Klar ist nur, dass die Staatsanwaltschaft am Freitag explizit die Freilassung des Algeriers angeordnet hatte. Dieser Anordnung kamen die Beamten der Bundespolizei bewusst nicht nach. Dennoch ist völlig offen, ob die Polizisten sich je wegen Freiheitsberaubung und unterlassener Hilfeleistung mit Todesfolge werden vor Gericht verantworten müssen. Es bestehe „kein Anfangsverdacht für strafrechtlich relevantes Handeln“, sagte der Oberstaatsanwalt Hannes Grünseisen am Dienstag gegenüber der Presse.
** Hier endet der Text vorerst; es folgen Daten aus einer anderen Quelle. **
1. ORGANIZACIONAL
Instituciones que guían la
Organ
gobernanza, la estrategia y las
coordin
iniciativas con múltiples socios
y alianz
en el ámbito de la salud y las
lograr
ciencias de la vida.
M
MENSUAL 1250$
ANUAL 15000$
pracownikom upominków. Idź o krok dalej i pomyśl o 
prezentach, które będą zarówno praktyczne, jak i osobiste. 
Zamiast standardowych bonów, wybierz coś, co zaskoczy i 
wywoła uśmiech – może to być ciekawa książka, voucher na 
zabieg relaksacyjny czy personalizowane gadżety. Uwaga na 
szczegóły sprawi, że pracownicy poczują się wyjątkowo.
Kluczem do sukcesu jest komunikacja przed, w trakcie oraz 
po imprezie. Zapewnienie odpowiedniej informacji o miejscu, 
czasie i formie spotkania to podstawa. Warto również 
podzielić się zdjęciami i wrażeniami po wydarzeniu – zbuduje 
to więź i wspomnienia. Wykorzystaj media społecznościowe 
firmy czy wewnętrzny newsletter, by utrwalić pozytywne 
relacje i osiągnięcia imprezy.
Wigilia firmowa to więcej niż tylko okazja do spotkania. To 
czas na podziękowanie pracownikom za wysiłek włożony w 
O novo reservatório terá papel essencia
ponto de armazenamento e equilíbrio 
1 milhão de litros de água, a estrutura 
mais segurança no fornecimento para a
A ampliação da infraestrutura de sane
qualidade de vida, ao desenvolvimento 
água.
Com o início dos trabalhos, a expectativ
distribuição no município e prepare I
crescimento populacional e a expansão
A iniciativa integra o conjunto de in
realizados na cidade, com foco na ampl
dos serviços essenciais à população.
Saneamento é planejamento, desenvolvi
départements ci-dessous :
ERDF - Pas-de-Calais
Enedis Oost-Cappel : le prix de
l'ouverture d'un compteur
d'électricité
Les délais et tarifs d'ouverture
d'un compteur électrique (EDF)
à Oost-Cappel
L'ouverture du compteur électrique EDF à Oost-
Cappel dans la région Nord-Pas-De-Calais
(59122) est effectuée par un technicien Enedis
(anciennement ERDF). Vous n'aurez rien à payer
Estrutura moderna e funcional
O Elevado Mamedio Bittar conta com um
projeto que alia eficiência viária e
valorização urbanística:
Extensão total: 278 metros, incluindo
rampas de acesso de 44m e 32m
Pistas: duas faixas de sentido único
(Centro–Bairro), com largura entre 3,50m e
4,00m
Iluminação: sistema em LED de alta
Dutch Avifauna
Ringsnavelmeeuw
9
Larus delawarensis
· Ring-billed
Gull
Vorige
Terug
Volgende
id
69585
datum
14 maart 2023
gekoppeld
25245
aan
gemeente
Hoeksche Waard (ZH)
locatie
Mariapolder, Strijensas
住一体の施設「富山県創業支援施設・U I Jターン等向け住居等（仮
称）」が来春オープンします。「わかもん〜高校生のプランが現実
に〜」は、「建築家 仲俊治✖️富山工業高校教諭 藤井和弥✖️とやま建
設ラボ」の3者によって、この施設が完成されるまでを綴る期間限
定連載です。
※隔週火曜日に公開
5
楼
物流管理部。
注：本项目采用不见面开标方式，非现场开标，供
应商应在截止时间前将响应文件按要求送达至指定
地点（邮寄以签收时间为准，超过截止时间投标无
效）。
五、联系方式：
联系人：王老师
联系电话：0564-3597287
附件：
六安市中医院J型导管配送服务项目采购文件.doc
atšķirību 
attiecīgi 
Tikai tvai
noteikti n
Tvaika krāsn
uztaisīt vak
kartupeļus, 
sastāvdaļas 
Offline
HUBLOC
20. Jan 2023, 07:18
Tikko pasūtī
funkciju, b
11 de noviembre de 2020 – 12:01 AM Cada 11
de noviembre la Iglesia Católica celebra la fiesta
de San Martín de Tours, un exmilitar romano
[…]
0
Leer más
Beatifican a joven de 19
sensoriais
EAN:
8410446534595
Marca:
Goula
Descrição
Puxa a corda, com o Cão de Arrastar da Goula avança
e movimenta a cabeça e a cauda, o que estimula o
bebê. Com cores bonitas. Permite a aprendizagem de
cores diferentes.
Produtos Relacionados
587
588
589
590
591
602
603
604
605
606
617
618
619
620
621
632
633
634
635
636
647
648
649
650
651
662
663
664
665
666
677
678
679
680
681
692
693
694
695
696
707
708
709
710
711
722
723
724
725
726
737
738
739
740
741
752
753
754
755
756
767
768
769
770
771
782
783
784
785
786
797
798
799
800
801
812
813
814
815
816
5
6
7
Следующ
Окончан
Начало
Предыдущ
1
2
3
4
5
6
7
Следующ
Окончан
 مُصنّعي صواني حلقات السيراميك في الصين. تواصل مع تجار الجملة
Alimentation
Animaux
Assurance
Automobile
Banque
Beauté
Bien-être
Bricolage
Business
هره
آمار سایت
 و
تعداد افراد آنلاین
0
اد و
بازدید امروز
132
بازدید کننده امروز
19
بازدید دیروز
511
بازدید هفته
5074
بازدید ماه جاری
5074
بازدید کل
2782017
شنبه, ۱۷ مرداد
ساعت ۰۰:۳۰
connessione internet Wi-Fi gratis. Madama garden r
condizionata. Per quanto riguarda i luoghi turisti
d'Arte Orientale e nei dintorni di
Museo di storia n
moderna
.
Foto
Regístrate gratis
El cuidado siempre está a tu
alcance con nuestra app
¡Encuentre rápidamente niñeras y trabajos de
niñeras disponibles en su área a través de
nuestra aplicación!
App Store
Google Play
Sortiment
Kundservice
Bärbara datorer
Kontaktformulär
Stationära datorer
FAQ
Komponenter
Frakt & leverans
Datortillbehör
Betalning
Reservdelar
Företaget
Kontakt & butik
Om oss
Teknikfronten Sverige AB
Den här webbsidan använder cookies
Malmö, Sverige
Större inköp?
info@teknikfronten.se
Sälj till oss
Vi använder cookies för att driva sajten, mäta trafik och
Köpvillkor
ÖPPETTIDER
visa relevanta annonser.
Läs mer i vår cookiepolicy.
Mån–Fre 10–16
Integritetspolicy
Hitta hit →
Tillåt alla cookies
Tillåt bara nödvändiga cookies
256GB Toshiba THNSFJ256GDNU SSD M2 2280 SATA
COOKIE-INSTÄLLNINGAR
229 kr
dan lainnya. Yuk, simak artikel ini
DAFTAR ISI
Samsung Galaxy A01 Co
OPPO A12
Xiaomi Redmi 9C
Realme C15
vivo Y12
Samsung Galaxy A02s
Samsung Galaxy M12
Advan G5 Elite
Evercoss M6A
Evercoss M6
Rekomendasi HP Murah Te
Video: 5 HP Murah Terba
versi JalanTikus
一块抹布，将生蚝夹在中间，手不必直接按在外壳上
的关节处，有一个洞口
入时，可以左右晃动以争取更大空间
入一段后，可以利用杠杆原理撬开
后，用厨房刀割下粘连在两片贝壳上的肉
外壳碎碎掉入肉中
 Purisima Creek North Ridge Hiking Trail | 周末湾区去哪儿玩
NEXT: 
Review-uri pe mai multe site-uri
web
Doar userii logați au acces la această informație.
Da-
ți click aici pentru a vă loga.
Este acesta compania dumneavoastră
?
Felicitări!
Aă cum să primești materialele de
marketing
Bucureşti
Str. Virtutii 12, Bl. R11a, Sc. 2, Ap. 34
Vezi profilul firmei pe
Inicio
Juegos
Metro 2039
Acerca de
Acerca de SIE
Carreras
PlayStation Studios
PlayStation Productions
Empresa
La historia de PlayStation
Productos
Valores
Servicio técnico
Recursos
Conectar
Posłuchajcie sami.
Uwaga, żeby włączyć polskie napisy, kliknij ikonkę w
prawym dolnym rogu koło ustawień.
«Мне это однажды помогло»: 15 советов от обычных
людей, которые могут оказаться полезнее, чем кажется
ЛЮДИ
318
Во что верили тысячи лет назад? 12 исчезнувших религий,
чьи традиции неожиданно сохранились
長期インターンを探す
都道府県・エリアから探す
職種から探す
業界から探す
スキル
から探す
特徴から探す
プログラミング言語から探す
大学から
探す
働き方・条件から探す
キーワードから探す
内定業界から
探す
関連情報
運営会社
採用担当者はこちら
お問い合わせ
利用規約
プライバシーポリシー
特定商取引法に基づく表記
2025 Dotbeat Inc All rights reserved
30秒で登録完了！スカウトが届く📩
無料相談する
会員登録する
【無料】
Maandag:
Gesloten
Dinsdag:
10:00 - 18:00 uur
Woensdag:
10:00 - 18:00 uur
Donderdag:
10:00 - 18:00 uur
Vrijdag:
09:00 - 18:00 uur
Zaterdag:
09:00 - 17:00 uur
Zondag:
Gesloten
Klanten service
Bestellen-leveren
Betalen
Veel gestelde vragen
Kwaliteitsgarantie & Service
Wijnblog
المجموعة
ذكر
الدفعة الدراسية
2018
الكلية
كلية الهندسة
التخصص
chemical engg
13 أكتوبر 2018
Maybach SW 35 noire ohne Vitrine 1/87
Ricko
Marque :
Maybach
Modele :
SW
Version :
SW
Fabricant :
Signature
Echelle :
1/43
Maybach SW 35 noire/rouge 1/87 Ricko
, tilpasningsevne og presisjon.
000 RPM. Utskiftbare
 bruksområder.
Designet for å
Wie ein Sprecher der Partei Die Linke mitteilte, wollen die Fraktionen der Linken und der SPD den Fall im Justizausschuss der Regierung zur Sprache bringen. Die Linke will, wie es heißt, ihren Koalitionspartnern von der SPD und den Grünen einen Fragenkatalog vorlegen. In Thüringen regiert Die Linke seit Dezember 2014 mit SPD und Grünen zusammen unter Ministerpräsident Bodo Ramelow (Die Linke).

Tatsächlich drängt sich die Frage auf, ob die Regierungsparteien Linke und SPD deshalb darauf bestehen, den Fall zum Thema im Justizausschuss zu behandeln, um ihn strikt unter Kontrolle zu behalten, die Hintergründe zu vertuschen und die Bundespolizei vor Kritik zu schützen.

Dass in der Bundespolizei rechtsradikale Gesinnungen weitverbreitet sind, ist seit langer Zeit bekannt. So hatte der CDU-Politiker Friedrich Merz erst vor kurzem seine Partei dazu aufgefordert, sich aus diesem Grund noch stärker als zuvor hinter die Behörde zu stellen. „Wir verlieren Teile der Bundespolizei an die AfD”, sagte er im Juni gegenüber der Bild am Sonntag. Viele Polizisten fühlten sich „von ihren Dienstherren im Stich gelassen“.

Das Land Thüringen ist auch unter der rot-rot-grünen Regierung in dieser Hinsicht keine Ausnahme. In Thüringen hat die rechte Politik der Linkspartei dazu beigetragen, dass die AfD in den letzten Jahren ihr Ergebnis fast verdreifachen und in den vergangenen Europawahlen zur zweitstärksten Kraft werden konnte. Die Regierung des „linken“ Ministerpräsidenten Bodo Ramelow organisiert brutale Deportationen von Flüchtlingen und weist deutschlandweit die zweithöchste Abschiebequote auf.

Im Frühling dieses Jahres wurde bekannt, dass die Staatsanwaltschaft Gera auf Initiative der AfD 17 Monate lang wegen angeblicher „Bildung einer kriminellen Vereinigung“ gegen die Künstlervereinigung „Zentrum für politische Schönheit“ ermittelt hatte, ohne dass ihr Dienstherr, Ramelows Justizminister Dieter Lauinger (Grüne), dagegen einschritt. Anlass zur Verfolgung der Künstler war ausgerechnet ein Projekt, das sich kritisch mit dem thüringischen AfD-Führer Björn Höcke auseinandersetzte, dessen völkisch-nationalistischer „Flügel“ gegenwärtig auf Bundesebene mehr und mehr Einfluss in der rechtsextremen Partei gewinnt.

Unter diesen Bedingungen – und in Anbetracht der Bilanz der rot-rot-grünen Koalition – ist zu befürchten, dass die thüringische Landesregierung im Fall des ermordeten Algeriers ebenfalls alles in ihrer Macht Stehende tun wird, um die Beamten der Bundespolizei nicht „im Stich zu lassen“.